• **EXERCISE PASSAGE**:
▬▬▬▬▬▬▬▬▬▬
Again in loops, avoid creating temporary string such as in the following code where SearchValue.ToUpper() do not change in the loop:

if (SelectedColumn == Resources.Journaux.All && !String.IsNullOrEmpty(SearchValue))
    source = model.DataSource.Where(x => x.ItemId.Contains(SearchValue)
        || x.ItemName.ToUpper().Contains(SearchValue.ToUpper())
        || x.ItemGroupName.ToUpper().Contains(SearchValue.ToUpper())
        || x.CountingGroupName.ToUpper().Contains(SearchValue.ToUpper()));
 
if (SelectedColumn == Resources.Journaux.ItemNumber)
    source = model.DataSource.Where(x => x.ItemId.ToUpper().Contains(SearchValue.ToUpper()));
 
if (SelectedColumn == Resources.Journaux.ItemName)
    source = model.DataSource.Where(x => x.ItemName.ToUpper().Contains(SearchValue.ToUpper()));
 
if (SelectedColumn == Resources.Journaux.ItemGroup)
    source = model.DataSource.Where(x => x.ItemGroupName.ToUpper().Contains(SearchValue.ToUpper()));
 
if (SelectedColumn == Resources.Journaux.CountingGroup)
    source = model.DataSource.Where(x => x.CountingGroupName.ToUpper().Contains(SearchValue.ToUpper()));

The effect is even worse due to the Where() clause that create a new temporary upper string for each element of the sequence!

This recommendation also applies to types that provides string-based direct access to characters such as in the following code:

if (!uriBuilder.ToString().EndsWith(".", true, invCulture))

where ToString() is not needed because it is possible to directly access the last character:

if (uriBuilder[uriBuilder.Length - 1] != '.')

Caching strings and interning

Prefer static cache of read-only objects to recreating them in each call such as in the following example:

var allCampaignStatuses =
   ((CampaignActivityStatus[])Enum.GetValues(typeof(CampaignActivityStatus)))
   .ToList();

(Replace by a static list since the enumeration elements won’t change)

Last but not least, when string keys (with only a few different values) are used, you could “intern” them (i.e. ask the CLR to cache a value and always return the same reference). Read the corresponding Microsoft Docs for more details.

Don’t (re)create objects

The first pattern to use is the static classes with static methods to avoid the creation of temporary objects just to call fields-less methods. It is also recommended to pre-compute read-only list instead of re-creating it each time a method gets called like in the following example:

var allCampaignStatuses =
   ((CampaignActivityStatus[])Enum.GetValues(typeof(CampaignActivityStatus)))
   .ToList();
   // use allCampaignStatuses in the rest of the method

This list could have been computed once as a static field of the class because the enumeration will not change during the application lifetime.
▬▬▬▬▬▬▬▬▬▬
• **JOB ITEM A**:
Edit the listing below by replacing "sum" with "total" and keeping everything else the same. Leave the pictures out of your answer.
The passage has nothing to do with the listing that comes next.

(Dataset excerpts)
▬▬▬▬▬▬▬▬▬▬
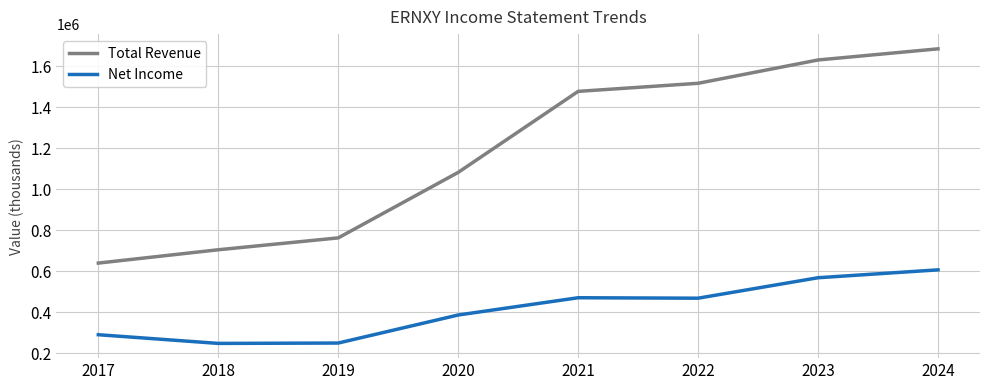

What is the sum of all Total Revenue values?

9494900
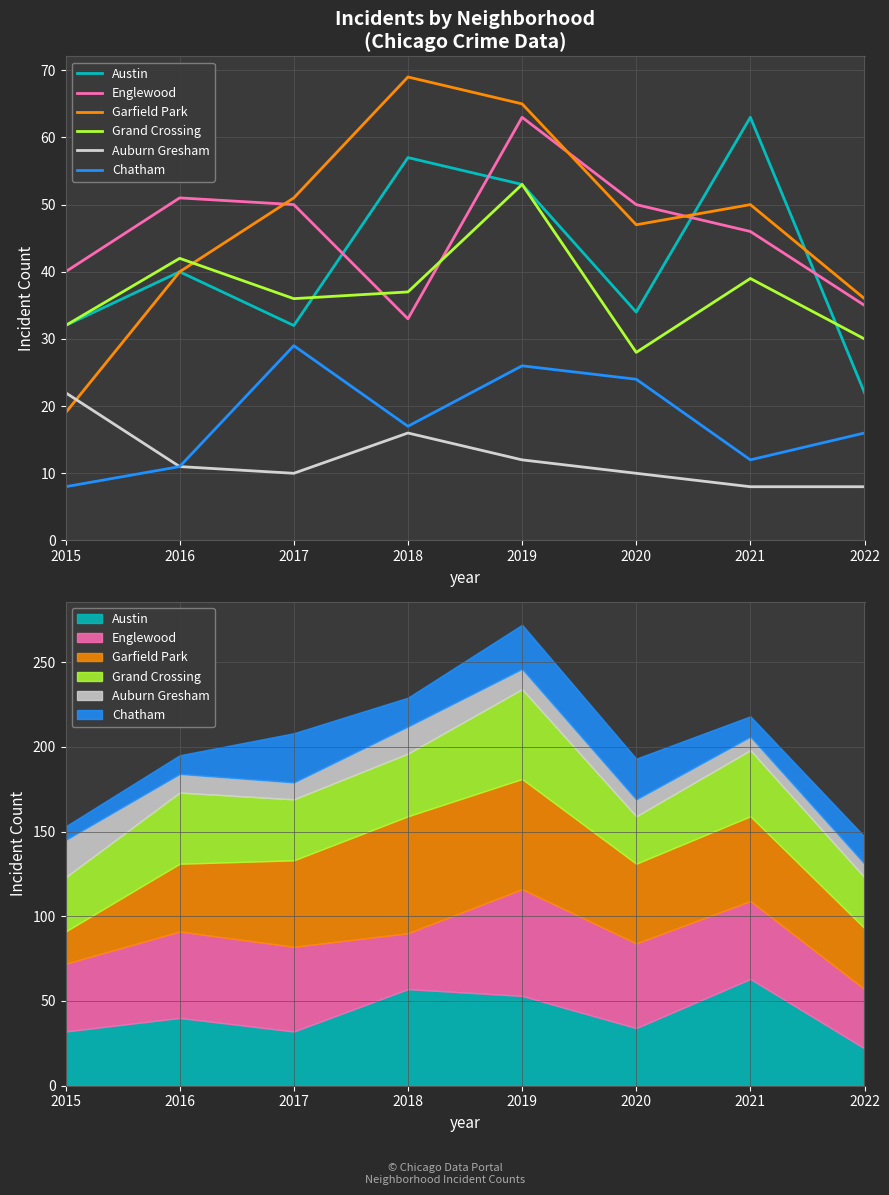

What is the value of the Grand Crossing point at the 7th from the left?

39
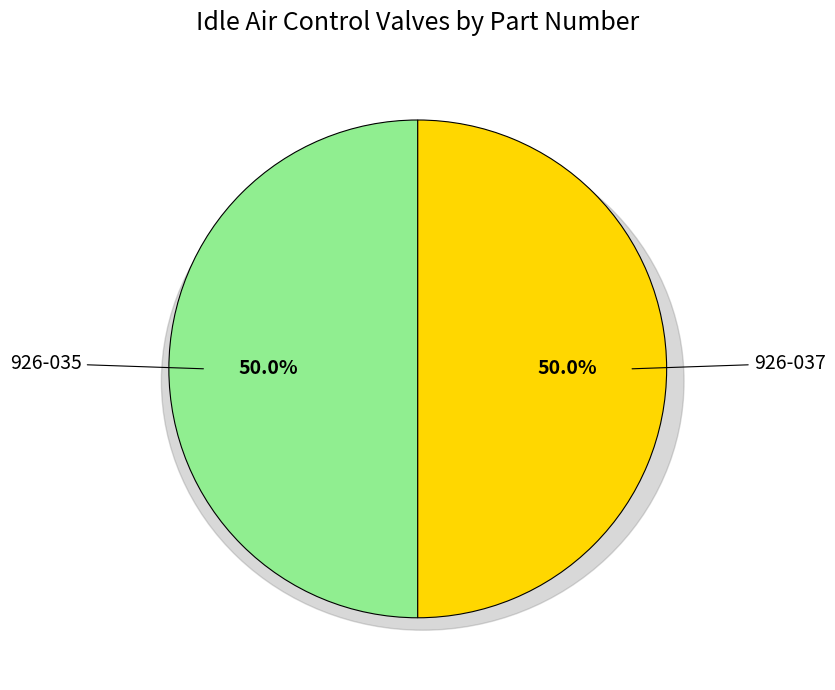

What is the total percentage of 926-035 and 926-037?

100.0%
▬▬▬▬▬▬▬▬▬▬
• **JOB ITEM B**:
Quote the passage above word for word, from "if (SelectedColumn == Resources.Journaux.ItemGroup)" up to and including "(SelectedColumn == Resources.Journaux.CountingGroup)".

• **RESULT A**:
What is the total of all Total Revenue values?

9494900

What is the value of the Grand Crossing point at the 7th from the left?

39

What is the total percentage of 926-035 and 926-037?

100.0%

• **RESULT B**:
if (SelectedColumn == Resources.Journaux.ItemGroup)
    source = model.DataSource.Where(x => x.ItemGroupName.ToUpper().Contains(SearchValue.ToUpper()));
 
if (SelectedColumn == Resources.Journaux.CountingGroup)